AÇÃO NECESSÁRIA A: Por favor, reescreva o trecho do texto sobre a virada do ano começando em "Por Clênio Sierra" e indo até "um novo ano.", com "jantar" substituído por "ceia".

TRECHO DO TEXTO:
.....

Por Clênio Sierra de
Alcântara
Imagem: Internet Não voltamos ao começo do caminho. Nós seguimos caminhando |
Na noite da última da última
segunda-feira, após o jantar e antes de eu seguir para a Praia de Jaguaribe, na
ilha onde moro, para acompanhar a virada do ano, eu sentei para assistir ao dvd
Não se apague esta noite, do Flavio
Venturini, um regalo que eu me dera na sexta-feira da semana passada. No repertório
da apresentação desse cantor mineiro que eu tanto admiro uma canção em
particular parecia ser bem apropriada para aquele momento em que o calendário
estava prestes a ser renovado e reiniciar a contagem de um novo ano.
Trata-se da canção “Recomeçar”,
uma composição de autoria do próprio Flavio com um dos seus parceiros mais
constante, Ronaldo Bastos. Lirismo que transborda de tanta, por assim dizer,
pieguice, os versos do Ronaldo seguem neste tom: “Recomeçar/Pintar de outra
cor/Acreditar/Que a luz que deu a luz ao universo/Conspira a seu favor”. Faz
rimas com Rimbaud e Truffaut. Até findar na meiguice de “Meu tempo bom de viver
por viver/Ficou melhor porque tem você/Tem você”.
Tempo houve em que eu me
deixava levar por essa coisa que vejo hoje como tão tola, de recomeçar a
caminhada por causa da mudança da folha do calendário. Mais do que como pura e
simples tolice, a mim me soa como um enorme autoengano. Como alguém pode pensar
que vai recomeçar a vida porque “amanhã” se inicia um novo ano? Por que se
entregar à crença de que tudo foi zerado e vai se começar mais uma vez?

.....

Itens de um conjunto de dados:
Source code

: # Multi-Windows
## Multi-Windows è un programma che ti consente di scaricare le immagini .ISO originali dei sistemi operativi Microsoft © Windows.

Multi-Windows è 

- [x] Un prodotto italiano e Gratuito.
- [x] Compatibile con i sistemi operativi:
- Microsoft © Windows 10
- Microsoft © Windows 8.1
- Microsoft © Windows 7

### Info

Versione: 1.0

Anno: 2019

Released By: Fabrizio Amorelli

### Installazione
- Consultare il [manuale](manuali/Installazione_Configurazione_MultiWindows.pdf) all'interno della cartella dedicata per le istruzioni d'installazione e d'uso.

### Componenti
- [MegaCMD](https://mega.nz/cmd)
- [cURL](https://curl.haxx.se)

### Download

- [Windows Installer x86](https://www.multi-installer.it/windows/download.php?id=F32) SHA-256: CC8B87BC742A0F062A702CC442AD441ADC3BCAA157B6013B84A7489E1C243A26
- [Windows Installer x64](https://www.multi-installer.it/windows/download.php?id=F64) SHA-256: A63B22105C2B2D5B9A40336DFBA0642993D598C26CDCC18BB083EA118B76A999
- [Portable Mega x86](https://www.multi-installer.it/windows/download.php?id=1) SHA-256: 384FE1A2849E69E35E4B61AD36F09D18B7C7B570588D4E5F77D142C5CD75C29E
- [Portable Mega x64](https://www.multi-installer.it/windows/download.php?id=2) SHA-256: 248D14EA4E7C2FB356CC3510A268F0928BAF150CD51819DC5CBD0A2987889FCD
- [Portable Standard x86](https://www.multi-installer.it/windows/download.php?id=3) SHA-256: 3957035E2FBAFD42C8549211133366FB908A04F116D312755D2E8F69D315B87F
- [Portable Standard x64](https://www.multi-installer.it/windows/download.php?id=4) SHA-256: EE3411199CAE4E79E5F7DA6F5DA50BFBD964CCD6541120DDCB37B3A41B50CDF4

.....

AÇÃO NECESSÁRIA B: Transcreva sem mudanças as linhas dos registros, começando na linha com "### Componenti" e indo até a linha com "### Download".

RESPOSTA DO EXERCÍCIO A:
Por Clênio Sierra de
Alcântara
Imagem: Internet Não voltamos ao começo do caminho. Nós seguimos caminhando |
Na noite da última da última
segunda-feira, após o ceia e antes de eu seguir para a Praia de Jaguaribe, na
ilha onde moro, para acompanhar a virada do ano, eu sentei para assistir ao dvd
Não se apague esta noite, do Flavio
Venturini, um regalo que eu me dera na sexta-feira da semana passada. No repertório
da apresentação desse cantor mineiro que eu tanto admiro uma canção em
particular parecia ser bem apropriada para aquele momento em que o calendário
estava prestes a ser renovado e reiniciar a contagem de um novo ano.

RESPOSTA DO EXERCÍCIO B:
### Componenti
- [MegaCMD](https://mega.nz/cmd)
- [cURL](https://curl.haxx.se)

### Download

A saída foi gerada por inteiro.